MacLean, Nancy. Democracy in Chains: The Deep History of the Radical Right’s Stealth Plan for America. New York: Viking Penguin, 2017.
These are some of the well-funded Think Tanks and Doners of Radical Right-Wing America: George Mason University/Mercatus Center, the American Legislative Exchange Council (ALEC) (Koch funded), Cato Institute (Koch funded), Americans for Prosperity (Koch funded), State Policy Network (Koch funded), the Reason Foundation (Koch funded), Charles Koch Foundation, the Heritage Foundation, Smith Richardson Foundation, Olin Foundation, Earheart Foundation, the Tax Foundation, Citizens for a Sound Economy, FreedomWorks, Club for Growth, Federalist Society, Institute for Contemporary Studies, Institute for Humane Studies, Independent Institute, the Competitive Enterprise Institute, the Leadership Institute, the Liberty Fund, Scaife Family Charitable Trusts, Mont Pelerin Society…
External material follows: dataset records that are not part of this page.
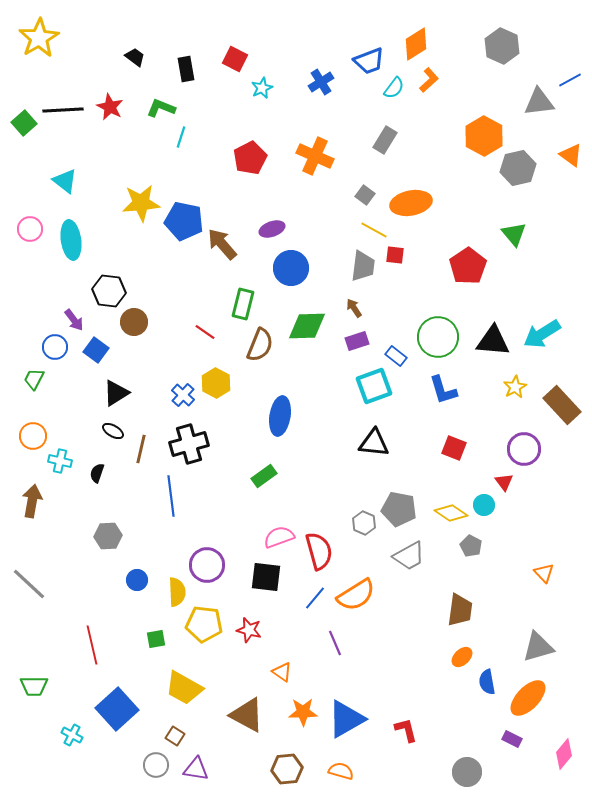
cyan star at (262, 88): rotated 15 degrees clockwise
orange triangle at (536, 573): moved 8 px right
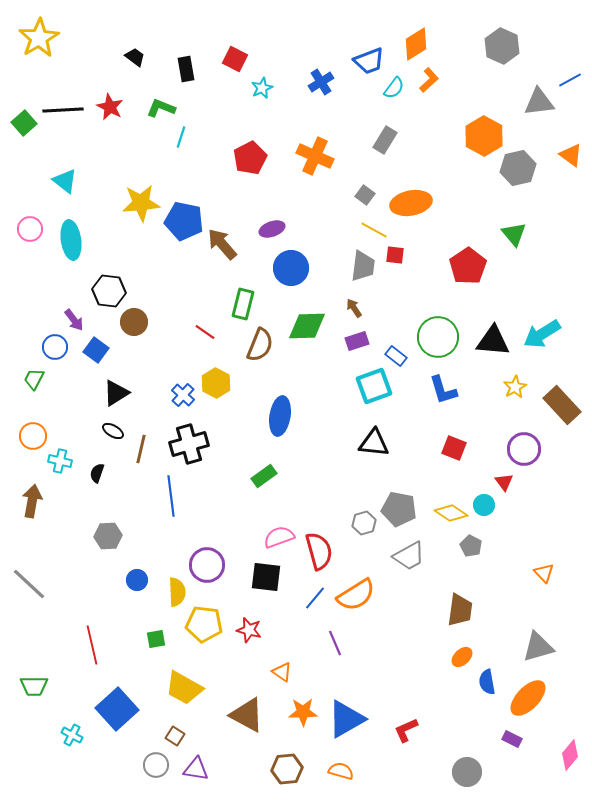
gray hexagon at (364, 523): rotated 20 degrees clockwise
red L-shape at (406, 730): rotated 100 degrees counterclockwise
pink diamond at (564, 754): moved 6 px right, 1 px down
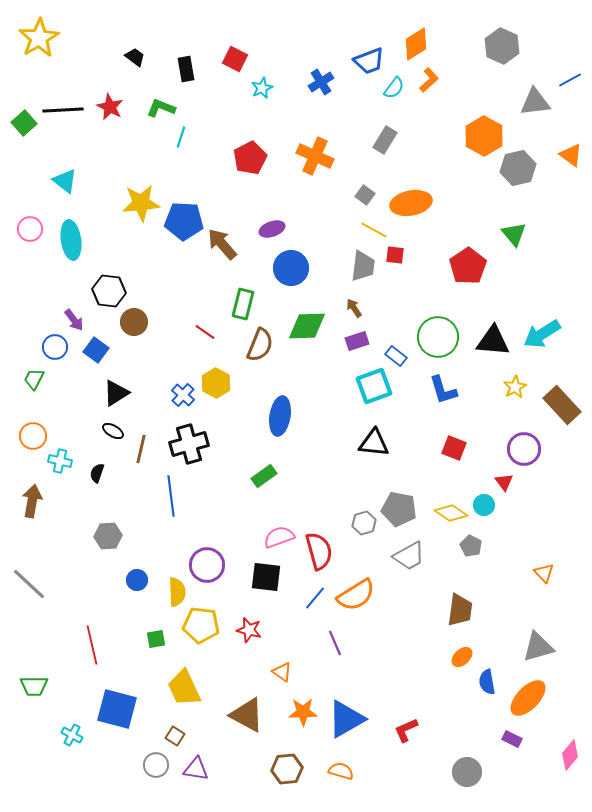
gray triangle at (539, 102): moved 4 px left
blue pentagon at (184, 221): rotated 9 degrees counterclockwise
yellow pentagon at (204, 624): moved 3 px left, 1 px down
yellow trapezoid at (184, 688): rotated 36 degrees clockwise
blue square at (117, 709): rotated 33 degrees counterclockwise
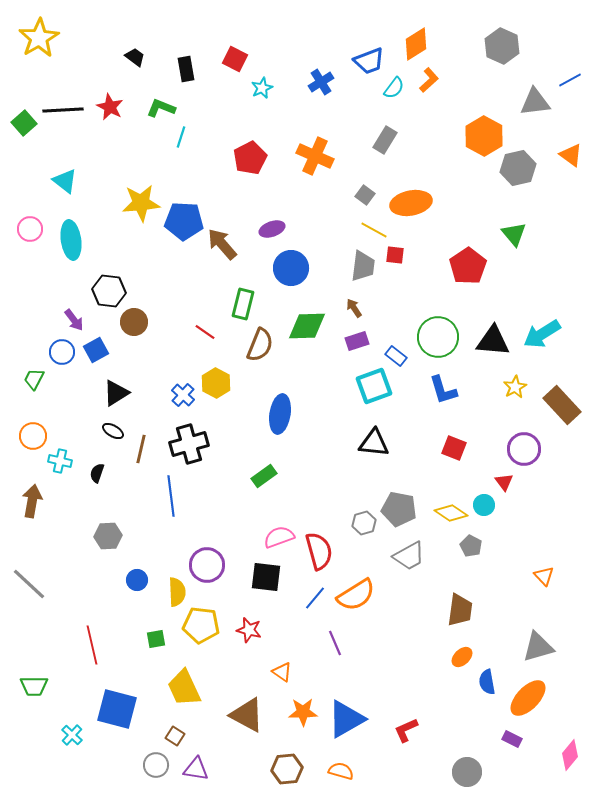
blue circle at (55, 347): moved 7 px right, 5 px down
blue square at (96, 350): rotated 25 degrees clockwise
blue ellipse at (280, 416): moved 2 px up
orange triangle at (544, 573): moved 3 px down
cyan cross at (72, 735): rotated 15 degrees clockwise
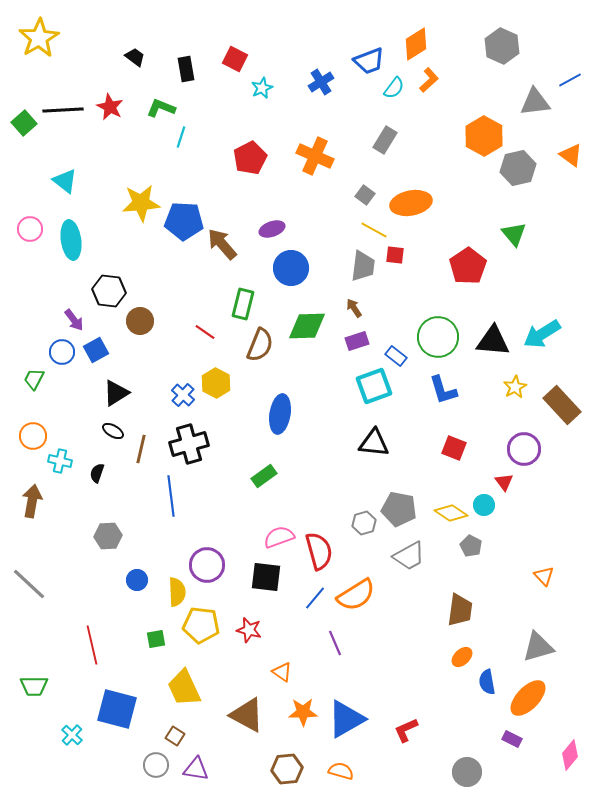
brown circle at (134, 322): moved 6 px right, 1 px up
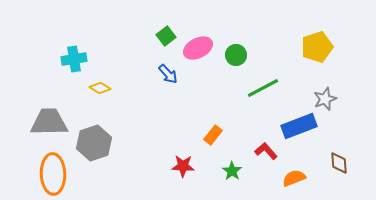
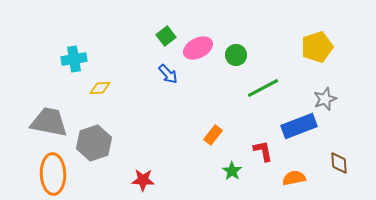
yellow diamond: rotated 35 degrees counterclockwise
gray trapezoid: rotated 12 degrees clockwise
red L-shape: moved 3 px left; rotated 30 degrees clockwise
red star: moved 40 px left, 14 px down
orange semicircle: rotated 10 degrees clockwise
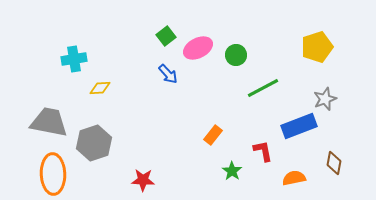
brown diamond: moved 5 px left; rotated 15 degrees clockwise
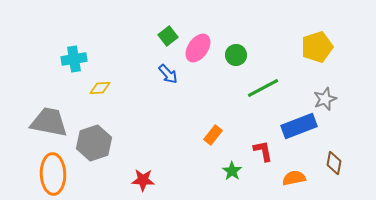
green square: moved 2 px right
pink ellipse: rotated 28 degrees counterclockwise
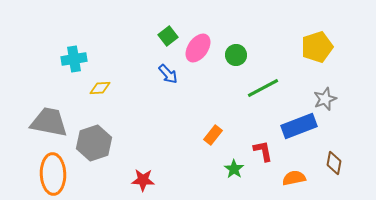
green star: moved 2 px right, 2 px up
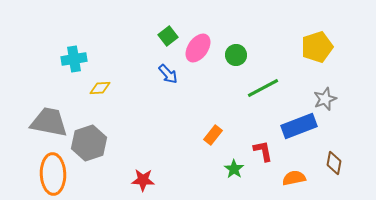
gray hexagon: moved 5 px left
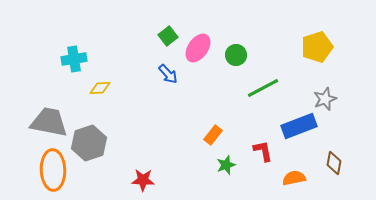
green star: moved 8 px left, 4 px up; rotated 18 degrees clockwise
orange ellipse: moved 4 px up
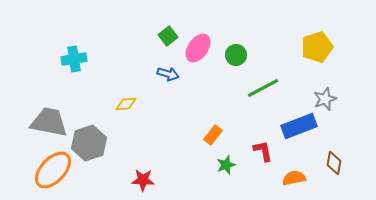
blue arrow: rotated 30 degrees counterclockwise
yellow diamond: moved 26 px right, 16 px down
orange ellipse: rotated 45 degrees clockwise
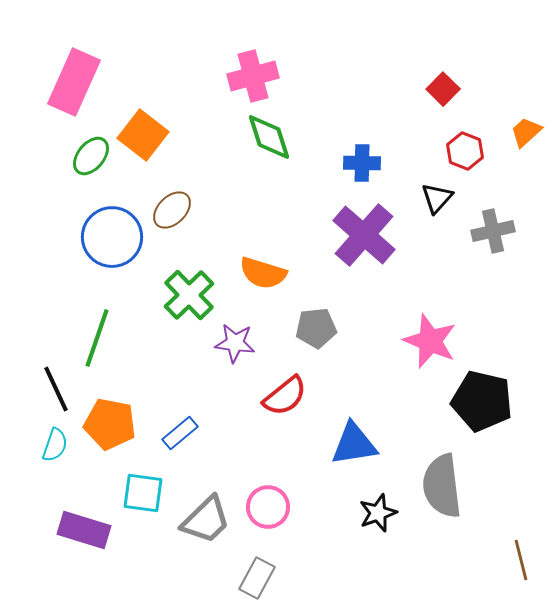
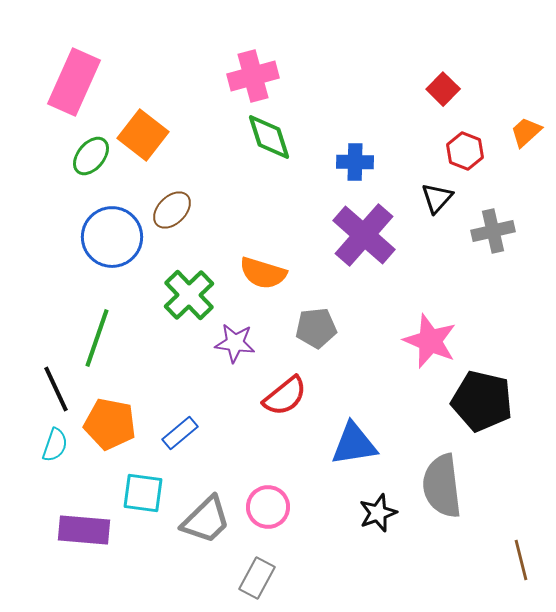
blue cross: moved 7 px left, 1 px up
purple rectangle: rotated 12 degrees counterclockwise
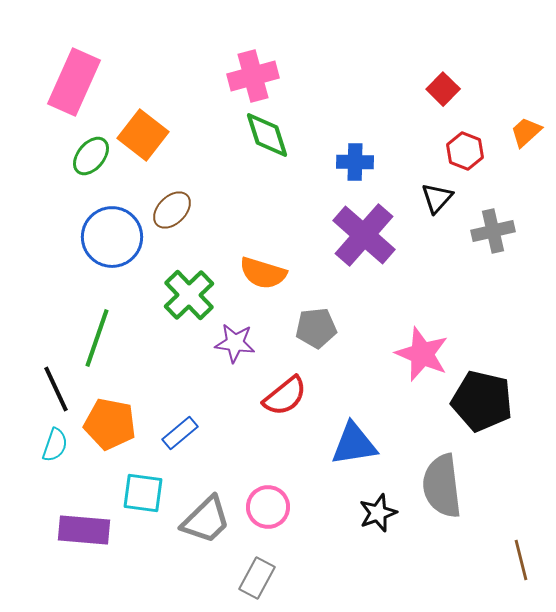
green diamond: moved 2 px left, 2 px up
pink star: moved 8 px left, 13 px down
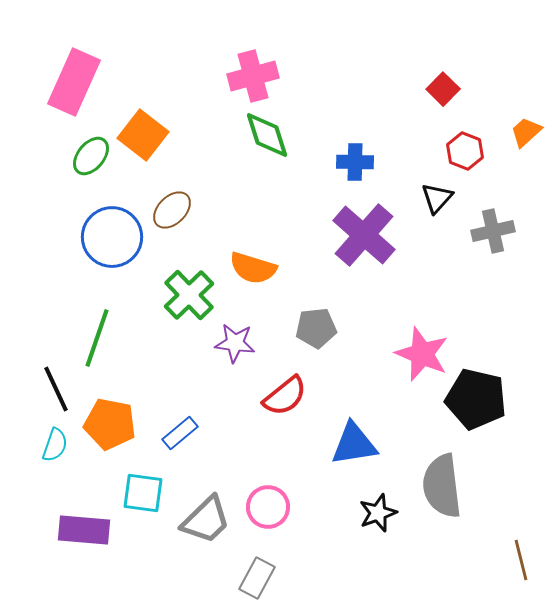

We already have witnessed a takeover of the Republican Party, the weakening of our labor unions, right-to-work laws to keep workers powerless, the shutting down of the federal government, the denial of climate change from the executive and legislative branches of government, ALEC-backed legislators who created bills to restrict minority voting, the scapegoating of teachers, the attacks on retirees’ and public employees’ pensions, the deprivation of university and college adjunct faculty, the systematic dismantling of public ownership and services, the privatized exorbitantly priced healthcare system, the rewriting of the tax code to benefit the wealthiest Americans, the victimization of immigrant children and their parents, and other forms of oligarchic oppression.
Are we also going to allow the continuing deregulation of our environmental protections; the continuing privatization of our public schools; the eradication of Social Security, Medicare and Medicaid; the transformation of the U.S. courts and the privatization of the justice system; and a reinterpretation of the U.S. Constitution to successfully oppress the majority of Americans?